Johns Hopkins University researchers are calling on the federal government to change its regulations on methadone doses in order to improve care for patients in skilled nursing facilities and hospitals being treated for opioid use disorder. 

They argued that the Drug Enforcement Agency should amend its regulations to allow for the continued use of methadone for OUD treatment in SNFs. This would include cases in which methadone use was initiated during a hospitalization. They also recommended the treatment be used until the patient can enroll in an opioid treatment program. 

Additionally, they contended that regulations should allow hospitals to initiate and adjust the dose of methadone to effectiveness during hospitalizations. Providers also should have the ability to transfer patients to an opioid treatment program at the discharge dose, they wrote. 

The researchers explained that most patients with OUD need higher daily doses. Inadequate methadone doses can cause them to experience opioid withdrawal symptoms, they said.
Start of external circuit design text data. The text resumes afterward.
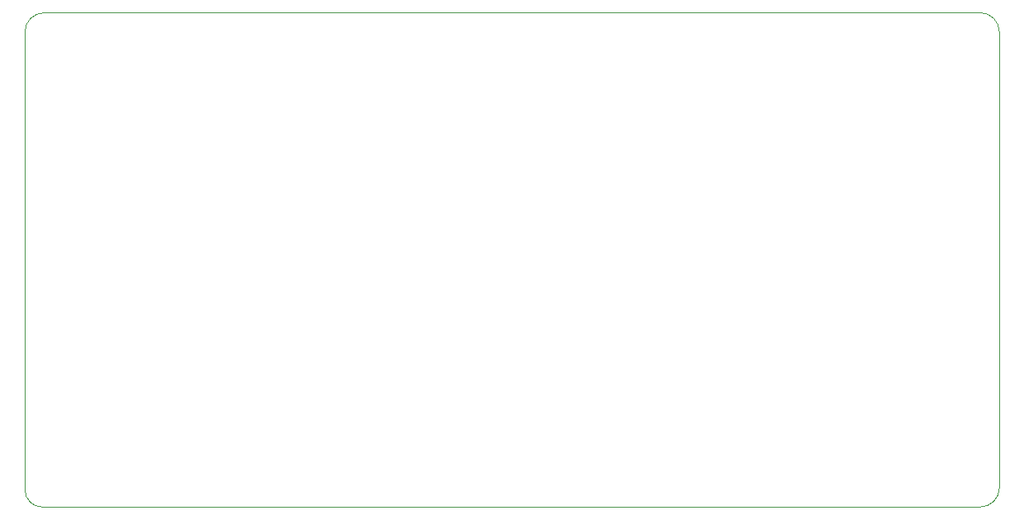
<source format=gbr>
G04 #@! TF.FileFunction,Profile,NP*
%FSLAX46Y46*%
G04 Gerber Fmt 4.6, Leading zero omitted, Abs format (unit mm)*
G04 Created by KiCad (PCBNEW 4.0.6) date 06/28/17 13:30:46*
%MOMM*%
%LPD*%
G01*
G04 APERTURE LIST*
%ADD10C,0.100000*%
G04 APERTURE END LIST*
D10*
X195600000Y-124000000D02*
X195600000Y-77200000D01*
X193600000Y-126000000D02*
G75*
G03X195600000Y-124000000I0J2000000D01*
G01*
X95600000Y-124200000D02*
G75*
G03X97400000Y-126000000I1800000J0D01*
G01*
X195600000Y-77200000D02*
G75*
G03X193600000Y-75200000I-2000000J0D01*
G01*
X97400000Y-126000000D02*
X193600000Y-126000000D01*
X97600000Y-75200000D02*
X193600000Y-75200000D01*
X97600000Y-75200000D02*
G75*
G03X95600000Y-77200000I0J-2000000D01*
G01*
X95600000Y-77200000D02*
X95600000Y-124200000D01*
M02*

</source>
“The situation for patients who are transferred to skilled nursing facilities is even worse. The reason is that DEA regulations prohibit skilled nursing facilities from starting methadone treatment on their own or continuing methadone treatment initiated during a preceding hospitalization without enrollment in an opioid treatment program,” wrote Jarratt D. Pytell, M.D., and colleagues. 

Current federal regulations make it tougher for SNFs and hospitals to provide effective OUD treatment for patients, the researchers argued. Patients end up going through “cycles of complications, admission, discharge, repeated complications and readmission with little gain to their health.” 

“For many patients with OUD, effective treatment with methadone may be one of the most important therapies that a hospital or skilled nursing facility can provide,” they concluded. 

The recommendations were published Monday in JAMA Internal Medicine.